### Written task
Your answer must be the exact lines of the listing below that run from the line with "please let us know right away so that we" to the line with "A good place", ends included, and no pictures.

### Available data
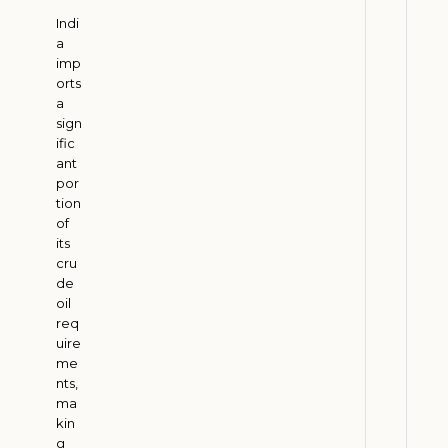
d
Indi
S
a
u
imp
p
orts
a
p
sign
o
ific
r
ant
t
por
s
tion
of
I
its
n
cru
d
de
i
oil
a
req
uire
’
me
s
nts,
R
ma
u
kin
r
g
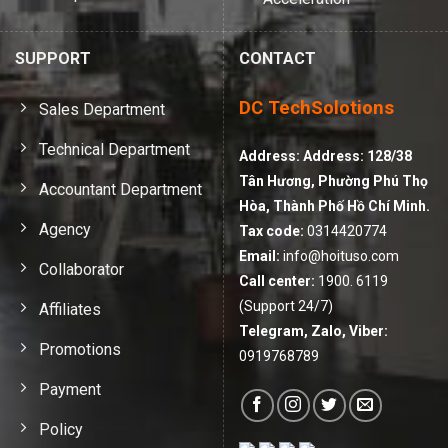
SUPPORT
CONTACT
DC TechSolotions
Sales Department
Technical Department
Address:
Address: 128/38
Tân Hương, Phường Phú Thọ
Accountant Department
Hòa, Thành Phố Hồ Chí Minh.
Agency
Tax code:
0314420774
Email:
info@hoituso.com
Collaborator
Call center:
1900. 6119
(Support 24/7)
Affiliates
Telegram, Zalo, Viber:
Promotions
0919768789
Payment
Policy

...

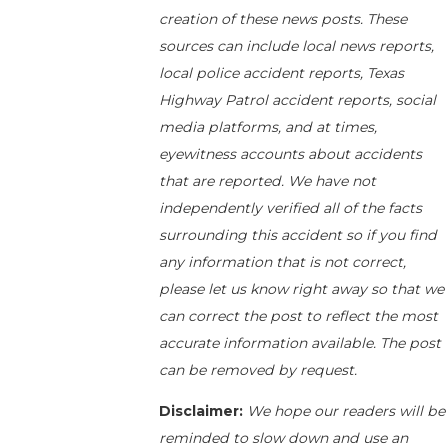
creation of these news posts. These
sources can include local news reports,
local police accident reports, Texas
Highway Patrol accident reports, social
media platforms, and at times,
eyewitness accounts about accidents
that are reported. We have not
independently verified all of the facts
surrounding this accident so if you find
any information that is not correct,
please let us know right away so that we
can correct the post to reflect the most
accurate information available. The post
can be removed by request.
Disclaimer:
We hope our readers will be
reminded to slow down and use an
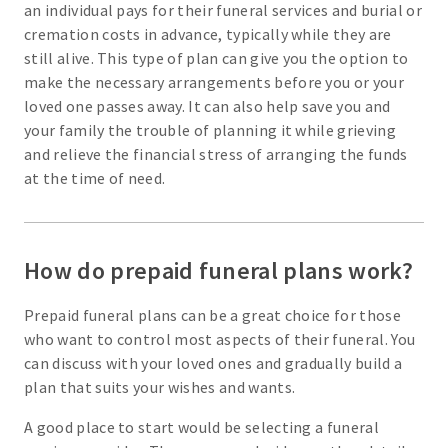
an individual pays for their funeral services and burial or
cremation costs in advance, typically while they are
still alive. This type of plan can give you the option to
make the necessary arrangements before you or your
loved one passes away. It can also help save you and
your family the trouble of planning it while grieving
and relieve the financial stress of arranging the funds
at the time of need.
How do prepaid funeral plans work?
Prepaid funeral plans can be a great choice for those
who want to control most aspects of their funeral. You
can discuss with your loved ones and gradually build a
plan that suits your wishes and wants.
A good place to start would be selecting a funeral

### Response to this exercise
please let us know right away so that we
can correct the post to reflect the most
accurate information available. The post
can be removed by request.
Disclaimer:
We hope our readers will be
reminded to slow down and use an
an individual pays for their funeral services and burial or
cremation costs in advance, typically while they are
still alive. This type of plan can give you the option to
make the necessary arrangements before you or your
loved one passes away. It can also help save you and
your family the trouble of planning it while grieving
and relieve the financial stress of arranging the funds
at the time of need.
How do prepaid funeral plans work?
Prepaid funeral plans can be a great choice for those
who want to control most aspects of their funeral. You
can discuss with your loved ones and gradually build a
plan that suits your wishes and wants.
A good place to start would be selecting a funeral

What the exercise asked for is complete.